Lea Mimba Pregnancy Clubs: Findings from an Evaluation of the Group ANC Model
Lea Mimba Pregnancy Clubs: Findings from an Evaluation of the Group ANC Model
By: Shafia Rashid and Kate Ramsey
Judy Moraa is one of many women who participated in the Lea Mimba Pregnancy Clubs at one of six health facilities in Kakamega County in western Kenya. Lea Mimba, which means “take care of your pregnancy” in Swahili, is a forum where the same health provider and pregnant women come together over the course of a pregnancy, allowing Judy and others to learn essential information, practice self-care, and provide each other with emotional and social support to cope with the stresses of pregnancy.
Beginning in 2017, Management Sciences for Health (MSH) worked in close partnership with the national ministry of health, the county health management team, the national nurses association (the Kenya Progressive Nurses Association or KPNA), and M4ID, a social impact design company specializing in development and health, to test the effects and acceptability of the Lea Mimba Pregnancy Clubs. This innovative group model for antenatal care (ANC) is more responsive to women’s needs for social support without overburdening health providers. Over the course of 10 months, more than 1,600 women were enrolled in 177 Lea Mimba clubs across the six project sites.
Using mixed qualitative and quantitative methods, we assessed the effects of the group ANC model on:
ANC retention
- Knowledge of healthy behaviors during pregnancy
- Number of birth preparations made (including saving money, arranging for transport, and preparing items for the baby)

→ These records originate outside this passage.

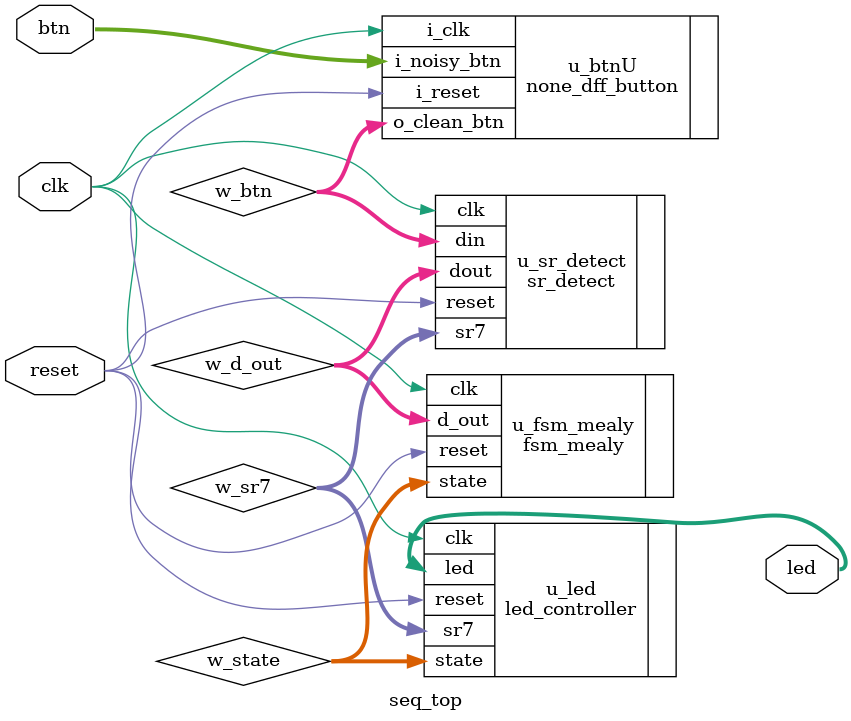
<source format=v>
`timescale 1ns / 1ps

module seq_top(
    input clk,
    input reset,
    input [1:0] btn, // btn[0] up, btn[1] down
    output [15:0] led
    );

    wire [1:0] w_d_out;
    wire [1:0] w_btn;    
    wire [2:0] w_state;
    wire [6:0] w_sr7;

    none_dff_button u_btnU(
        .i_clk(clk),
        .i_reset(reset),
        .i_noisy_btn(btn),
        .o_clean_btn(w_btn) // btnU 누르면 1, btnD 누르면 0
    );

    sr_detect u_sr_detect(
        .clk(clk),
        .reset(reset),
        .din(w_btn),
        .dout(w_d_out),
        .sr7(w_sr7)
    );

    fsm_mealy u_fsm_mealy(
        .clk(clk), 
        .reset(reset),
        .d_out(w_d_out), // 최근 bit 입력 
        .state(w_state)
    );

    led_controller u_led(
        .clk(clk),
        .reset(reset),
        .state(w_state),
        .sr7(w_sr7),
        .led(led)
    );

endmodule

</source>
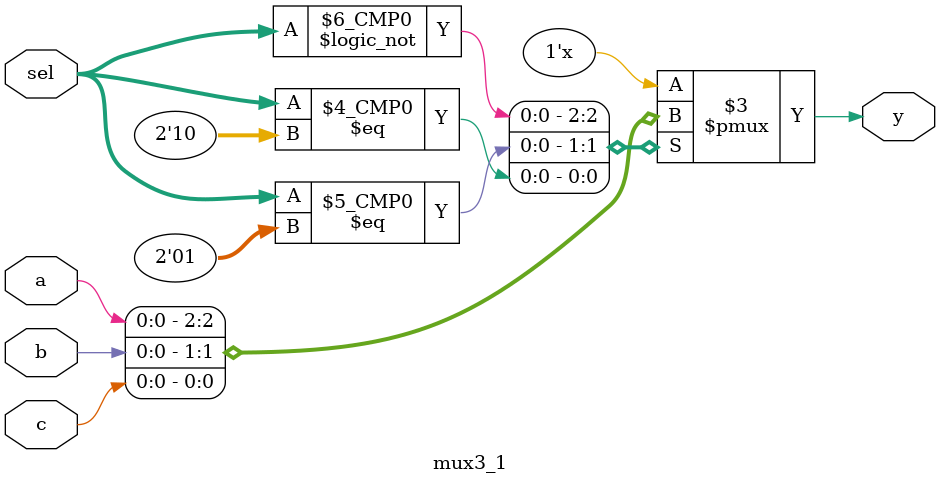
<source format=sv>
module mux3_1 (
    input logic [1:0] sel,    // 2-bit selection input
    input logic a,            // Input a
    input logic b,            // Input b
    input logic c,            // Input c
    output logic y             // Output
);

    always @(*) begin
        case (sel)
            2'b00: y = a;    // If sel = 00, output is a
            2'b01: y = b;    // If sel = 01, output is b
            2'b10: y = c;    // If sel = 10, output is c
            default: y = 1'bx; // Undefined state (for safety)
        endcase
    end

endmodule


</source>
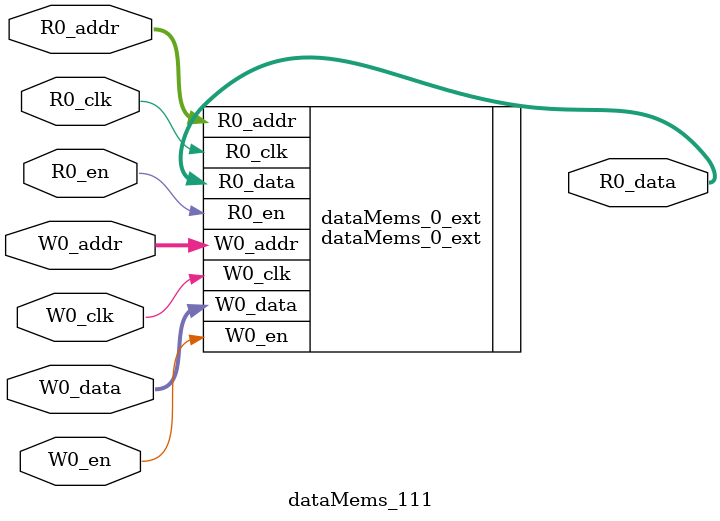
<source format=sv>
`ifndef RANDOMIZE
  `ifdef RANDOMIZE_REG_INIT
    `define RANDOMIZE
  `endif // RANDOMIZE_REG_INIT
`endif // not def RANDOMIZE
`ifndef RANDOMIZE
  `ifdef RANDOMIZE_MEM_INIT
    `define RANDOMIZE
  `endif // RANDOMIZE_MEM_INIT
`endif // not def RANDOMIZE

`ifndef RANDOM
  `define RANDOM $random
`endif // not def RANDOM

// Users can define 'PRINTF_COND' to add an extra gate to prints.
`ifndef PRINTF_COND_
  `ifdef PRINTF_COND
    `define PRINTF_COND_ (`PRINTF_COND)
  `else  // PRINTF_COND
    `define PRINTF_COND_ 1
  `endif // PRINTF_COND
`endif // not def PRINTF_COND_

// Users can define 'ASSERT_VERBOSE_COND' to add an extra gate to assert error printing.
`ifndef ASSERT_VERBOSE_COND_
  `ifdef ASSERT_VERBOSE_COND
    `define ASSERT_VERBOSE_COND_ (`ASSERT_VERBOSE_COND)
  `else  // ASSERT_VERBOSE_COND
    `define ASSERT_VERBOSE_COND_ 1
  `endif // ASSERT_VERBOSE_COND
`endif // not def ASSERT_VERBOSE_COND_

// Users can define 'STOP_COND' to add an extra gate to stop conditions.
`ifndef STOP_COND_
  `ifdef STOP_COND
    `define STOP_COND_ (`STOP_COND)
  `else  // STOP_COND
    `define STOP_COND_ 1
  `endif // STOP_COND
`endif // not def STOP_COND_

// Users can define INIT_RANDOM as general code that gets injected into the
// initializer block for modules with registers.
`ifndef INIT_RANDOM
  `define INIT_RANDOM
`endif // not def INIT_RANDOM

// If using random initialization, you can also define RANDOMIZE_DELAY to
// customize the delay used, otherwise 0.002 is used.
`ifndef RANDOMIZE_DELAY
  `define RANDOMIZE_DELAY 0.002
`endif // not def RANDOMIZE_DELAY

// Define INIT_RANDOM_PROLOG_ for use in our modules below.
`ifndef INIT_RANDOM_PROLOG_
  `ifdef RANDOMIZE
    `ifdef VERILATOR
      `define INIT_RANDOM_PROLOG_ `INIT_RANDOM
    `else  // VERILATOR
      `define INIT_RANDOM_PROLOG_ `INIT_RANDOM #`RANDOMIZE_DELAY begin end
    `endif // VERILATOR
  `else  // RANDOMIZE
    `define INIT_RANDOM_PROLOG_
  `endif // RANDOMIZE
`endif // not def INIT_RANDOM_PROLOG_

// Include register initializers in init blocks unless synthesis is set
`ifndef SYNTHESIS
  `ifndef ENABLE_INITIAL_REG_
    `define ENABLE_INITIAL_REG_
  `endif // not def ENABLE_INITIAL_REG_
`endif // not def SYNTHESIS

// Include rmemory initializers in init blocks unless synthesis is set
`ifndef SYNTHESIS
  `ifndef ENABLE_INITIAL_MEM_
    `define ENABLE_INITIAL_MEM_
  `endif // not def ENABLE_INITIAL_MEM_
`endif // not def SYNTHESIS

module dataMems_111(	// @[generators/ara/src/main/scala/UnsafeAXI4ToTL.scala:365:62]
  input  [4:0]   R0_addr,
  input          R0_en,
  input          R0_clk,
  output [130:0] R0_data,
  input  [4:0]   W0_addr,
  input          W0_en,
  input          W0_clk,
  input  [130:0] W0_data
);

  dataMems_0_ext dataMems_0_ext (	// @[generators/ara/src/main/scala/UnsafeAXI4ToTL.scala:365:62]
    .R0_addr (R0_addr),
    .R0_en   (R0_en),
    .R0_clk  (R0_clk),
    .R0_data (R0_data),
    .W0_addr (W0_addr),
    .W0_en   (W0_en),
    .W0_clk  (W0_clk),
    .W0_data (W0_data)
  );
endmodule


</source>
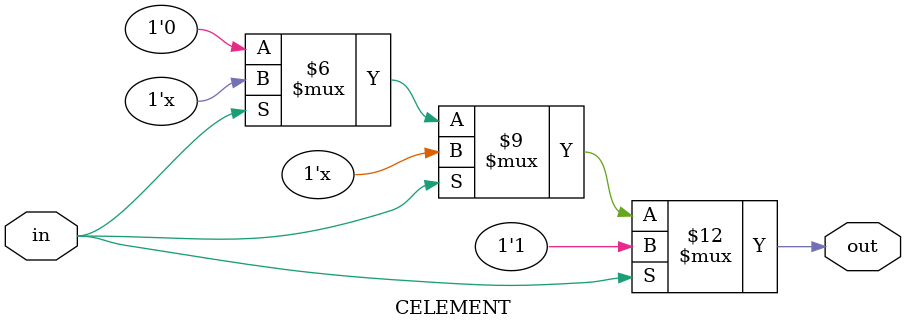
<source format=v>

module CELEMENT #(parameter width = 1)
                 (input [width - 1:0] in, output reg out);
always @*
if (&in) out = 1'b1;
else if (~|in) out = 1'b0;
endmodule

</source>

Overall satisfaction with ANC services
Women’s empowerment
Information was collected through a survey, focus groups and interviews with women and other stakeholders including county health officials, health providers, facility managers, and community health volunteers, to understand the model’s acceptability and its effects on the quality of antenatal care. Through observations and time diaries we assessed the operational requirements for introducing and sustaining the pregnancy clubs, including workflow and context mapping.
Overall, the findings were mixed, with positive effects in some areas and no statistically significant effects in others:
- We found an improvement in the proportion of women who completed four or more ANC visits in the six project sites: overall, 69.6% of women in the sample attended four or more ANC visits, which included 3 or more group ANC visits and their first individual ANC visit in which they were assigned to a Lea Mimba session. This is an improvement from the baseline value of 50% from the national health management information system (HMIS) and for Western Kenya at 51.3% (Kenya Demographic Health Survey 2014). However, these figures should be interpreted with caution as they were measured differently.
- Satisfaction with ANC services among survey respondents almost doubled from baseline to endline in all respondents, and this effect was even greater in respondents under age 25.
- Survey respondents were almost twice as likely to have made two birth preparations at endline compared to baseline, an improvement from 33.0% to 48.9%.
- However, we found no difference in women’s knowledge of ways to improve or maintain health between baseline and endline, and no evidence in a change in empowerment between baseline and endline, using a measure developed for Malawi and Tanzania.
- Time diaries indicated that women attending the pregnancy clubs spent substantially more time at the health facility compared to those receiving traditional ANC. Not only due to the increased time spent in counseling, but also due to time spent waiting for club sessions to begin.
- At the request of the national ministry of health, we tested the feasibility of an 8-visit model recommended by WHO in its 2016 guidelines; we found that the mean number of ANC visits across all facilities was 4.92 visits.
Qualitative data shows that the pregnancy clubs were acceptable to women, health care providers, and other stakeholders. All respondents appreciated the facilitated learning style, which provided practical knowledge and promoted mutual learning between women and health providers around, for example, community beliefs on pregnancy and childbirth.
Women also discussed the social support they received from other women and from the health provider, how it enabled problem-solving and coping skills and created a safe space for discussion and sharing. However, implementation challenges, including long waiting and staffing shortage, made it less acceptable for some.
The implementation period was likely too short to see the full effects of the model at the facility and population level. Additional research can help us better understand the intermediate pathways leading to observed changes in utilization and practice of healthy behaviors. For example, while women described changes in learning and empowerment during qualitative interviews, those results were not replicated in the quantitative measurements, indicating a need to more accurately measure changes in beliefs and behavior related to self-efficacy and social support.
Learn more about the findings and lessons learned from the project’s implementation:
Pregnancy Clubs reflects an important change in how ANC services are delivered and organized and how health providers and women interact with each other. While this approach holds promise for better meeting the social support and informational needs of pregnant women and for improving the quality and coverage of ANC, further efforts to address the logistical and operational elements are needed to ensure that challenges are addressed and that group ANC can be scaled and sustained.